Month: August 2017

The little things give me hope. After a rough week (decade) or so, I decided to join Ethan for his dental check-up. Not because I’m needed there, but I don’t want my lack of driver’s license to mean lack of parenting. Doctor and dentist appointments are good examples.

About a block before reaching Dr. Bacon’s office, we caught a red light at one of the busiest intersections in Elmhurst. Our dog lover radar went off quickly when my Mom and I spotted a little, four-legged friend walking casually down York. It was rush hour and the puppy was a few feet from traffic, no leash. Just as quickly, we spotted the owner, with a second little dog, and even less of an ability to see the one that took off. I rolled down the window and asked if she needed help and the sweet older woman was in such a state of shock that she couldn’t answer.

I decided to jump out of the car and chase the dog. I quickly learned that Sissie, the one on the loose, wasn’t going to fall for my pretend treat. I took my chances and grabbed her, returned to the owner and helped put the collar and leash back on. We even adjusted the collar a bit while Sissie was still in my arms, somehow perfectly comfortable. To be clear, I do not think my Sissie incident makes me a hero. It’s more of a thank you. If it hadn’t been for Sissie, I wouldn’t have found anything but seizures to think about. Today it’s about Sissie. And the Segway.

I had to Google “Segway” because the term Segway is actually is actually a trademark: it refers to a motorized, two-wheel personal vehicle. (Thank you, Merriam Webster online). Just minutes after the dog rescue, we learned my kids’ dentist not only owns a Segway, he rides it around his dental office. How cool right? My son, who told me he “hated going” to the dentist on our way there, couldn’t stop talking about the awesome experience having a dentist who rode a Segway and fist bumped after his check-up. This all happened (dental cleaning included) within 30 minutes but it was a big deal. Ethan’s smile lit up the room, not just because of where we were.

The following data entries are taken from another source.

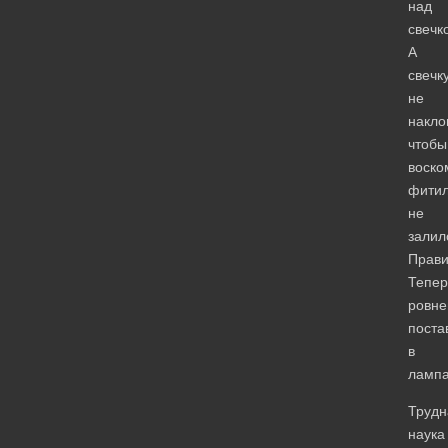
над
свечк
А
свечк
не
накло
чтобы
воско
фити
не
залил
Прави
Тепер
ровне
поста
в
лампа
Трудн
наука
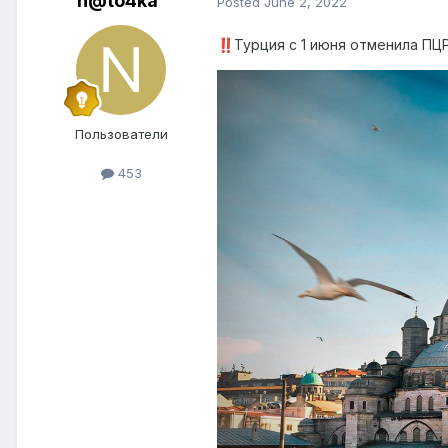
n@to4ka
Posted
June 2, 2022
Турция с 1 июня отменила ПЦР
‼️
Пользователи
453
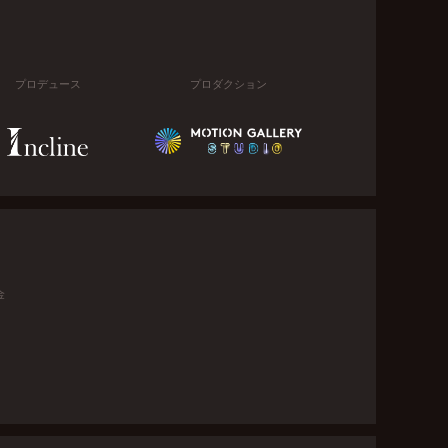
プロデュース
プロダクション
金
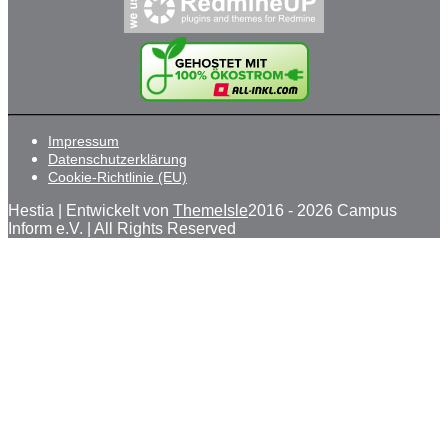
Impressum
Datenschutzerklärung
Cookie-Richtlinie (EU)
Hestia | Entwickelt von
ThemeIsle
2016 - 2026 Campus
Inform e.V. | All Rights Reserved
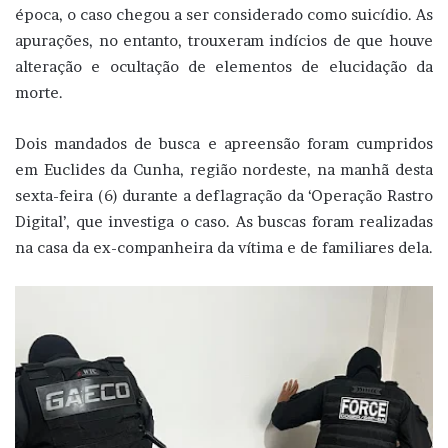
época, o caso chegou a ser considerado como suicídio. As
apurações, no entanto, trouxeram indícios de que houve
alteração e ocultação de elementos de elucidação da
morte.
Dois mandados de busca e apreensão foram cumpridos
em Euclides da Cunha, região nordeste, na manhã desta
sexta-feira (6) durante a deflagração da ‘Operação Rastro
Digital’, que investiga o caso. As buscas foram realizadas
na casa da ex-companheira da vítima e de familiares dela.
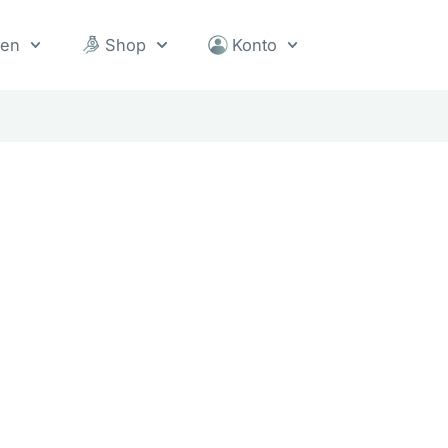
sen
Shop
Konto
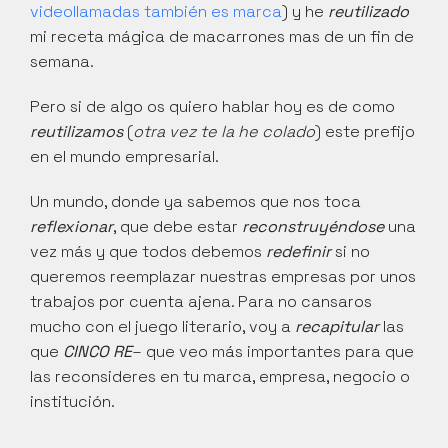
videollamadas también es marca
) y he 
reutilizado
mi receta mágica de macarrones mas de un fin de 
semana. 
Pero si de algo os quiero hablar hoy es de como 
reutilizamos
 (
otra vez te la he colado
) este prefijo 
en el mundo empresarial. 
Un mundo, donde ya sabemos que nos toca
reflexionar
, que debe estar 
reconstruyéndose
 una 
vez más y que todos debemos
 redefinir
 si no 
queremos reemplazar nuestras empresas por unos 
trabajos por cuenta ajena. Para no cansaros 
mucho con el juego literario, voy a 
recapitular
 las 
que 
CINCO RE
– que veo más importantes para que 
las reconsideres en tu marca, empresa, negocio o 
institución.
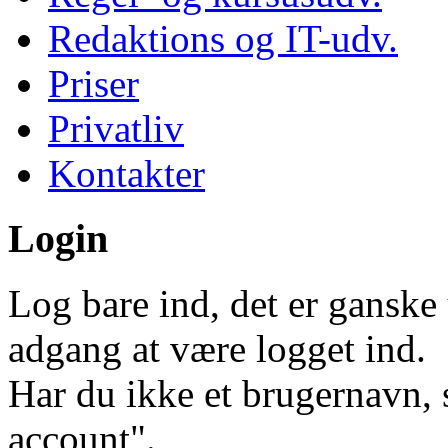
Redaktions og IT-udv.
Priser
Privatliv
Kontakter
Login
Log bare ind, det er ganske 
adgang at være logget ind.
Har du ikke et brugernavn, 
account".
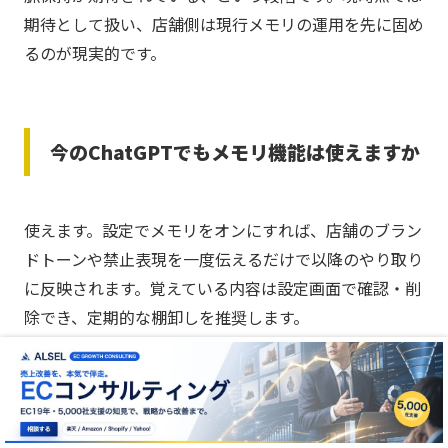
期待として扱い、店舗側は現行メモリの運用を先に固め
るのが現実的です。
今のChatGPTでもメモリ機能は使えますか
使えます。設定でメモリをオンにすれば、店舗のブラン
ドトーンや禁止表現を一度伝えるだけで以降のやり取り
に反映されます。覚えている内容は設定画面で確認・削
除でき、定期的な棚卸しを推奨します。
ロングメモリを待ってから導入したほうが
得ですか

Then, while I wrote about the Sissie and Segway in my private journal, the song “‘Til the Calm Comes” played on my random shuffle. I downloaded it a few weeks ago after watching an awesome, moving story about the lead of the Hamilton musical here in Chicago, Miguel Cervantes, who recently learned that his baby girl has epilepsy. He wrote and sang this for the cause. I figured the song and the timing of it on my playlist were a sign. A great segue, one could say, back into my purpose on this crazy planet. ‘Til the Calm Comes for sure. Click here to watch the story

 

 

 

 

 

Today I feel like the poor birds flying into my windows and injuring themselves. I know they don’t deserve to be confused and hurt but it just keeps happening. I try to “hang in there” and “know this is all happening for a  reason” and I pray but here is what I’m really thinking and feeling.

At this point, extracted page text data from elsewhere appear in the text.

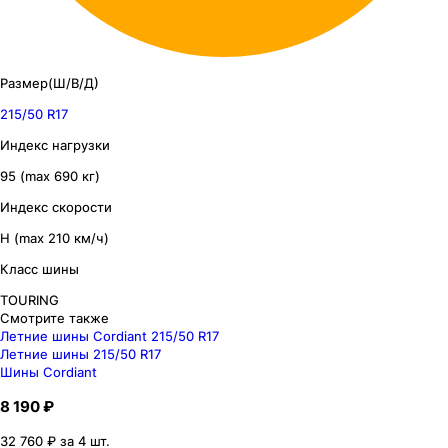
Размер(Ш/В/Д)
215/50 R17
Индекс нагрузки
95 (max 690 кг)
Индекс скорости
H (max 210 км/ч)
Класс шины
TOURING
Смотрите также
Летние шины Cordiant 215/50 R17
Летние шины 215/50 R17
Шины Cordiant
8 190 ₽
32 760 ₽ за 4 шт.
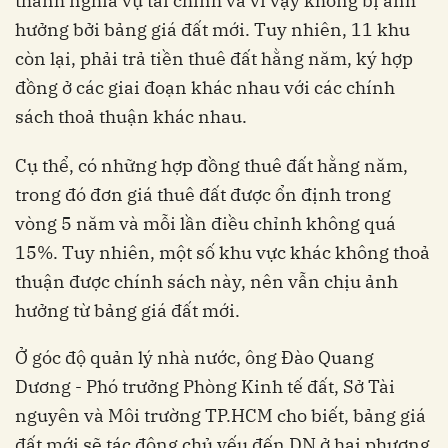
thành nghĩa vụ tài chính và vì vậy không bị ảnh
hưởng bởi bảng giá đất mới. Tuy nhiên, 11 khu
còn lại, phải trả tiền thuê đất hằng năm, ký hợp
đồng ở các giai đoạn khác nhau với các chính
sách thoả thuận khác nhau.
Cụ thể, có những hợp đồng thuê đất hằng năm,
trong đó đơn giá thuê đất được ổn định trong
vòng 5 năm và mỗi lần điều chỉnh không quá
15%. Tuy nhiên, một số khu vực khác không thoả
thuận được chính sách này, nên vẫn chịu ảnh
hưởng từ bảng giá đất mới.
Ở góc độ quản lý nhà nước, ông Đào Quang
Dương - Phó trưởng Phòng Kinh tế đất, Sở Tài
nguyên và Môi trường TP.HCM cho biết, bảng giá
đất mới sẽ tác động chủ yếu đến DN ở hai phương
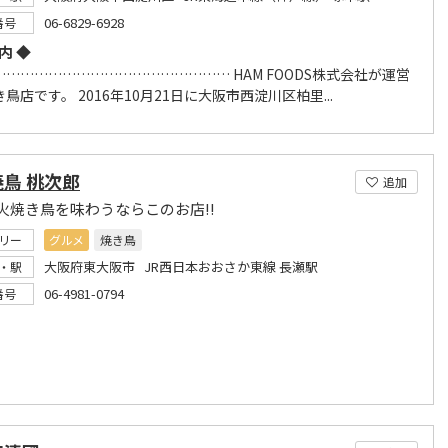
06-6829-6928
番号
内 ◆
………………………………………… HAM FOODS株式会社が運営
鳥店です。 2016年10月21日に大阪市西淀川区柏里...
鳥 桃次郎
追加
火焼き鳥を味わうならこのお店!!
リー
グルメ
焼き鳥
大阪府東大阪市 JR西日本おおさか東線 長瀬駅
・駅
06-4981-0794
番号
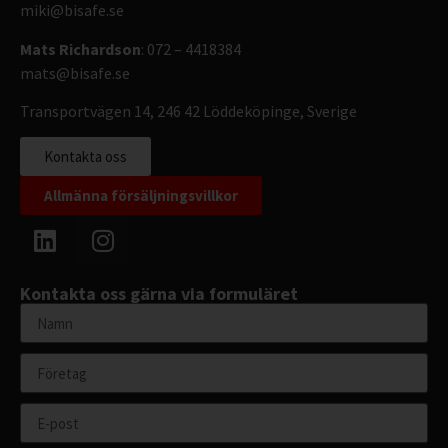
miki@bisafe.se
Mats Richardson
: 072 – 4418384
mats@bisafe.se
Transportvägen 14, 246 42 Löddeköpinge, Sverige
Kontakta oss
Allmänna försäljningsvillkor
Kontakta oss gärna via formuläret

I feel guilty that I don’t find the time or remember to say thank you as much as I want to.  My misfiring brain is making it hard for me to focus long enough to write 15 thank you notes. Yesterday I only finished one. I would spend all day asking for help and writing thank you notes (and running) if I could. A blog like this used to take 20 minutes. Now it takes forever and I don’t like my writing.

I feel guilty that I blogged about how I was in the hospital last month then did not write an update. The doctor learned some things, not as much as we hoped but it wasn’t a complete loss. My epilepsy continues to change and evolve.

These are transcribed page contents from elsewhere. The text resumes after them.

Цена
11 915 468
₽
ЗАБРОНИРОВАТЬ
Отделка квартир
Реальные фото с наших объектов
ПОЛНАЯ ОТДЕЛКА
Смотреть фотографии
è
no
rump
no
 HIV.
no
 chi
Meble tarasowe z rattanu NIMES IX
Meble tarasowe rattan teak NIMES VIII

Epilepsy is the reason I don’t feel like myself and it’s the reason I need to run. It is hard to struggle inside but look the same, which I do (just older, see picture). My doctor gave me permission to run as long as I’m not alone. It’s important therapy but I worry about what people think. I understand that it’s hard to understand how I can be fighting a serious condition and still run. I thank God every day that I have the support I need to make it happen.

I feel guilty that the people who help and love me the most are hurt by my epilepsy as much as I am. I have been pretending to be OK since I was diagnosed in 2008 but it hasn’t helped. Medication has always felt worse than seizures. I feel guilty that my family has to struggle with this but I thank God that I have epilepsy and they don’t.

I want to write more but it’s getting harder to do. Thank you for your love, prayers, support and patience.